ML consistently outperformed LR in predicting cardiac and renal responses. For cardiac response, XGBoost achieved higher AUC and accuracy at all timepoints, with the largest improvements at 6 months (AUC 0.83 vs. 0.61; accuracy 85.4% vs. 63.0%) and 18 months (AUC 0.84 vs. 0.67; accuracy 86.8% vs. 69.8%). For renal response at 6 months, XGBoost achieved an AUC of 0.77 and an accuracy of 81.9%, compared to LR (AUC 0.68; accuracy 70.8%). This trend persisted at 12, 18, and 24 months, underscoring the improved model discrimination and predictive capability. As an example, for 6-month cardiac response, ML was 94% sensitive and 73% specific vs. 67% sensitive and 56% specific for LR. SHAP summary plots identified 24-hour urine protein (SHAP = 0.43), serum M-protein (0.33), age (0.32), dFLC (0.20), and NT-proBNP (0.16) as the most impactful predictors of response. A predictive scoring system based on maximization of the Youden Index and proportional weighting of each variable is under development. Validation of this predictive score, detailed model input, and response predictions will be presented.

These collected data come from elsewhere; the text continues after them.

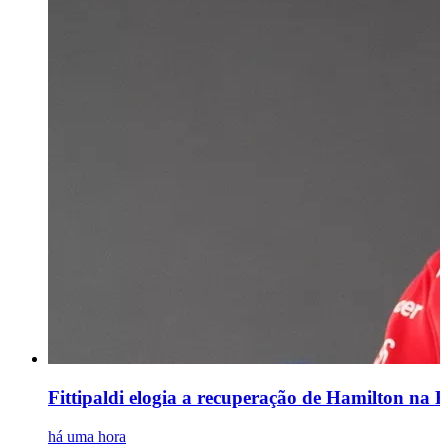
Fittipaldi elogia a recuperação de Hamilton na Fe
há uma hora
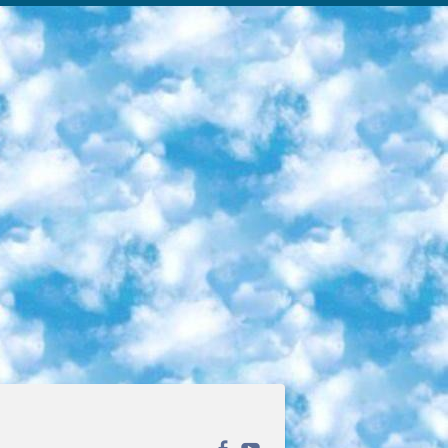
ека открытого доступа. Каталог площадки регулярно обрастает текстами статей из различных научных изданий. Сгруппированные по журналам и рубрикам публикации можно читать онлайн или скачивать целиком в PDF-формате. Проект нацелен на популяризацию науки за счёт открытого доступа к качественной информации. 6. «ПостНаука» На этом ресурсе публикуют подборки видеолекций, составленные экспертами из разных отраслей и объединённые общими темами. Среди них, к примеру, есть серии «Биоинформатика и геномика», «Культура средневековой Скандинавии» и Cinema Studies о теории кино. Каждая подборка лекций — логически связанная история, рассказанная экспертом от первого лица. Кроме того, на сайте появляются научно-образовательные статьи и тесты на разные темы. 7. «Newочём» Команда проекта «Newочём» отбирает самые интересные тексты из англоязычных СМИ и переводит те из них, за которые голосуют участники сообщества «ВКонтакте». По большей части это научно-популярные статьи. Редакторы придумывают лишь заголовки, в остальном содержание переводов соответствует оригиналам. Полные тексты можно читать прямо в социальной сети. 8. InternetUrok Онлайн-база материалов по основным дисциплинам школьной программы. Информация на сайте структурирована по классам, предметам и темам (урокам). Каждый урок состоит из видеолекций и конспектов. Есть также интерактивные тренажёры и тесты для закрепления пройденного материала. Даже если вы давно окончили школу, возможность повторить программу старших классов всегда может пригодиться. 9. Edutainme Ещё один ресурс об образовании. В отличие от Newtonew, как мне кажется, Edutainme больше ориентируется на представителей индустрии: педагогов, предпринимателей, разработчиков образовательных проектов. Но и любой, кто просто стремится к саморазвитию, найдёт на сайте много полезного и интересного для себя. Например, информацию о новых курсах и образовательных сервисах. 10. Newtonew Онлайн-медиа об образовании и обучении в широком смысле. Авторы Newtonew пишут об инструментах, заведениях, тактиках и стратегиях, которые помогают учить других и получать новые знания самостоятельно. На этой площадке вы найдёте новости, обзоры, аналитические мат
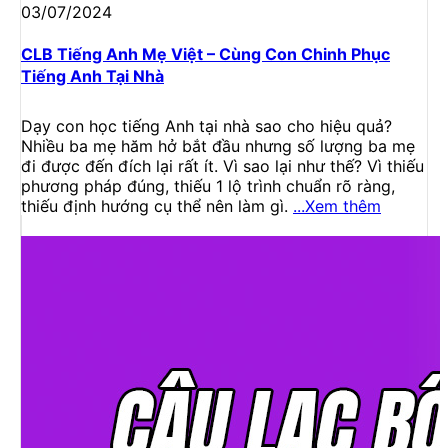
03/07/2024
CLB Tiếng Anh Mẹ Việt – Cùng Con Chinh Phục
Tiếng Anh Tại Nhà
Dạy con học tiếng Anh tại nhà sao cho hiệu quả?
Nhiều ba mẹ hăm hở bắt đầu nhưng số lượng ba mẹ
đi được đến đích lại rất ít. Vì sao lại như thế? Vì thiếu
phương pháp đúng, thiếu 1 lộ trình chuẩn rõ ràng,
thiếu định hướng cụ thể nên làm gì.
...Xem thêm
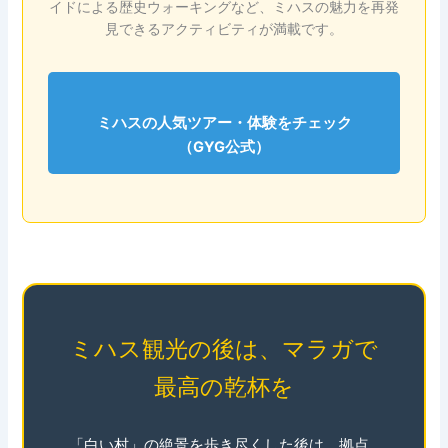
イドによる歴史ウォーキングなど、ミハスの魅力を再発
見できるアクティビティが満載です。
ミハスの人気ツアー・体験をチェック
（GYG公式）
ミハス観光の後は、マラガで
最高の乾杯を
「白い村」の絶景を歩き尽くした後は、拠点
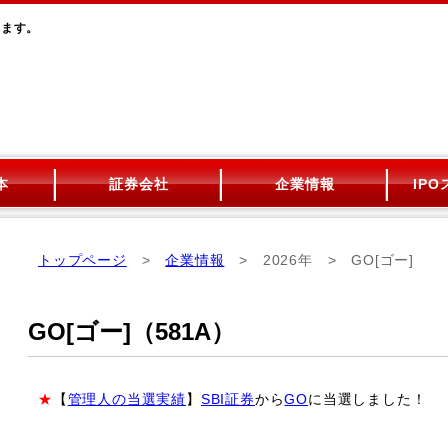
います。
本
証券会社
企業情報
IP
トップページ
>
企業情報
> 2026年 > GO[ゴー]
GO[ゴー]（581A）
★
【
管理人の当選実績
】
SBI証券
から
GO
に当選しました！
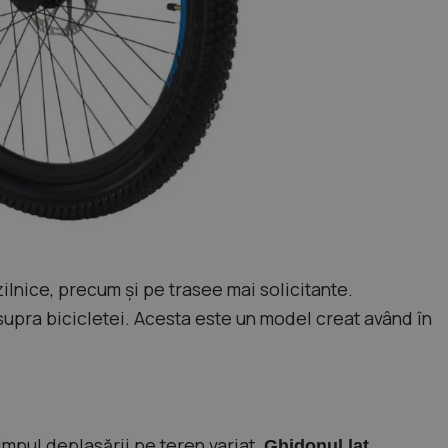
 zilnice, precum și pe trasee mai solicitante.
upra bicicletei. Acesta este un model creat având în
timpul deplasării pe teren variat.
Ghidonul lat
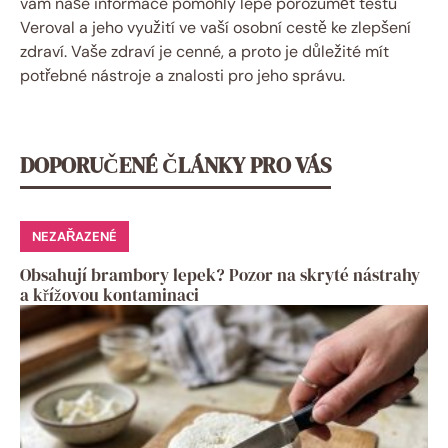
vám naše informace pomohly lépe porozumět testu
Veroval a jeho využití ve vaší osobní⁢ cestě ke zlepšení
zdraví. Vaše zdraví je cenné,‍ a proto je důležité mít
potřebné nástroje a znalosti pro jeho správu.
DOPORUČENÉ ČLÁNKY PRO VÁS
NEZAŘAZENÉ
Obsahují brambory lepek? Pozor na skryté nástrahy
a křížovou kontaminaci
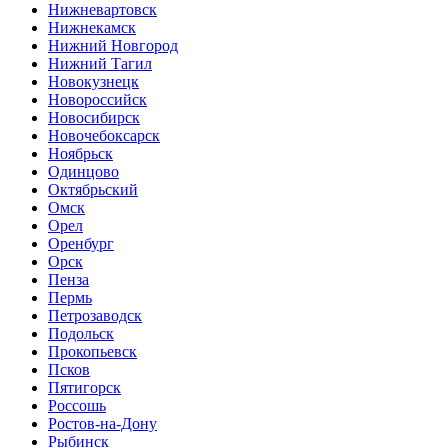
Нижневартовск
Нижнекамск
Нижний Новгород
Нижний Тагил
Новокузнецк
Новороссийск
Новосибирск
Новочебоксарск
Ноябрьск
Одинцово
Октябрьский
Омск
Орел
Оренбург
Орск
Пенза
Пермь
Петрозаводск
Подольск
Прокопьевск
Псков
Пятигорск
Россошь
Ростов-на-Дону
Рыбинск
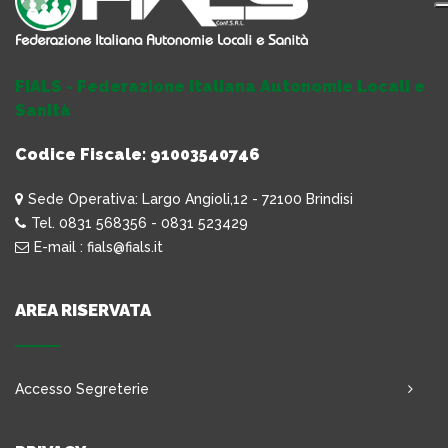
FIALS - Federazione Italiana Autonomie Locali e
Sanità
Codice Fiscale: 91003540746
Sede Operativa: Largo Angioli,12 - 72100 Brindisi
Tel. 0831 568356 - 0831 523429
E-mail : fials@fials.it
AREA RISERVATA
Accesso Segreterie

Conclusions A significant subset of patients with AL amyloidosis experience discordant outcomes, failing to achieve organ response despite deep hematologic remission. Clinical risk factors for discordance include male sex, Black race, and hospitalization during treatment. ML provides superior predictive performance and interpretability compared to logistic regression and may facilitate earlier recognition of patients at risk for discordance, enabling the development of prognostic models and more personalized treatment approaches.